優先権制度(パリ条約)
フィリピンは、工業所有権の保護に関するパリ条約の加盟国です。
そのため、パリ条約加盟国等において先に意匠登録出願をした出願人又はその承継人は、その先の外国出願に基づく優先権を主張して、対応する意匠登録出願をフィリピンに行うことができます。
優先権を有効に主張するためには、原則として、対応する外国出願の最先の出願日から6か月以内に、フィリピンに意匠登録出願を行う必要があります。
優先権が有効に認められた場合、先の外国出願の日が、フィリピン出願における新規性等の判断の基準日となります。
優先権が重要となる場面 先の外国出願からフィリピン出願までの間に、類似するデザインが公開された場合や、第三者が類似する意匠を出願した場合に、優先権の主張が重要となることがあります。
優先権主張の要件
フィリピン出願において優先権を主張する場合には、出願時にその旨を明示し、先の外国出願に関する情報を記載する必要があります。
- 通常必要な情報:
- 先の出願が行われた国又は知的財産庁
- 先の出願の出願日
- 先の出願の出願番号
- 優先権を主張する出願人の情報
- 優先権の基礎となる意匠の内容
また、先の外国出願の認証謄本をIPOPHLに提出する必要があります。優先権証明書が英語で作成されていない場合には、英訳の提出も必要となります。
提出期限: フィリピンの規則上、先の外国出願の認証謄本及び必要な英訳は、原則として、フィリピン出願日から6か月以内に提出しなければなりません。
先の外国出願との対応関係
フィリピン出願に係る意匠は、優先権の基礎となる先の外国出願に開示された意匠と対応している必要があります。
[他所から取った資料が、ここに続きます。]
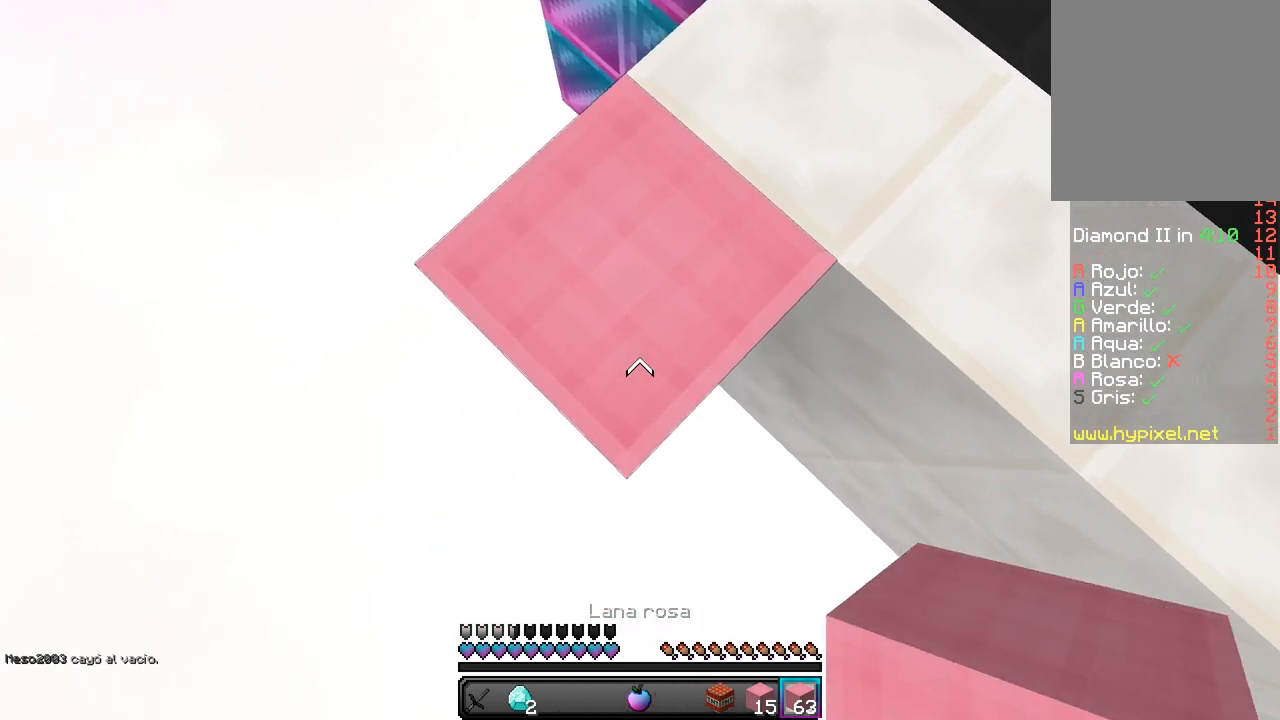
{"keys": ["a", "s"], "mouse": ["right"], "events": [[250, "mouse_right", "down"]]}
フィリピン出願に、先の外国出願には開示されていない重要なデザイン上の特徴が追加されている場合、その追加部分については優先権が認められない可能性があります。
そのため、出願前には、特に次の点を確認することが重要です。
- 先の外国出願の図面とフィリピン出願用図面との相違
- 意匠が適用される物品又は製品の表示の変更
- デザイン上の特徴の追加又は削除
- 実線、破線、陰影、写真その他の図面表現の相違
- フィリピンで保護を求める部分が、先の外国出願に十分に開示されているか
- 各図面の間に矛盾がないか
日本での「部分意匠」出願に関する注意: 日本で部分意匠として出願した意匠をフィリピンに出願する場合には、図面の実線部分及び破線部分の扱いがフィリピン実務に適合するかだけでなく、フィリピンで保護を求める内容が日本出願に開示されているかも確認する必要があります。
6か月の優先期間
意匠の優先期間は、対応する外国出願の最先の出願日から6か月です。
- 具体例: 日本における意匠登録出願の出願日が1月10日である場合、パリ条約上の優先権を主張してフィリピンに出願するためには、原則として同年7月10日までにフィリピン出願を行う必要があります。
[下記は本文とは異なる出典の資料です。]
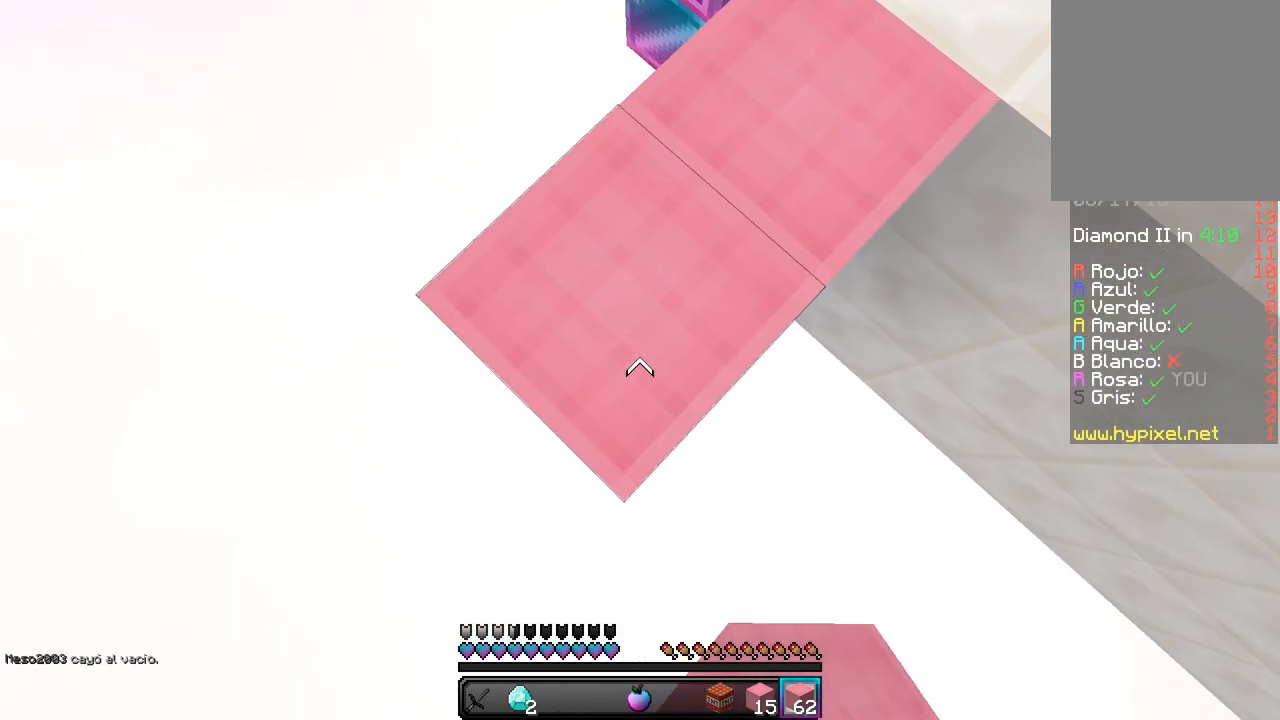
{"keys": ["a", "s"], "mouse": ["right"], "events": []}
6か月の期間を経過した後でも、フィリピンに意匠登録出願を行うこと自体は可能です。ただし、その場合には、原則として先の外国出願に基づく優先権を主張できず、フィリピン出願の実際の出願日を基準として新規性等が判断されます。
優先権を失った場合の悪影響: その結果、先の外国出願後に行われた次のような行為が、フィリピン出願の登録可能性に影響することがあります。
- 製品の販売又は市場投入
- ウェブサイト、SNS、カタログ等への掲載
- 展示会又は発表会での公開
- 広告又は報道発表
- 第三者による同一又は類似の意匠の出願
- その他、意匠の内容を公衆に利用可能とする行為
フィリピンへの意匠出願を予定している場合には、6か月の優先期間満了直前まで待つのではなく、余裕を持って準備を開始することが重要です。出願前には、図面、出願人情報、意匠に係る物品の名称、優先権情報、必要な英訳及び優先権証明書を確認する必要があります。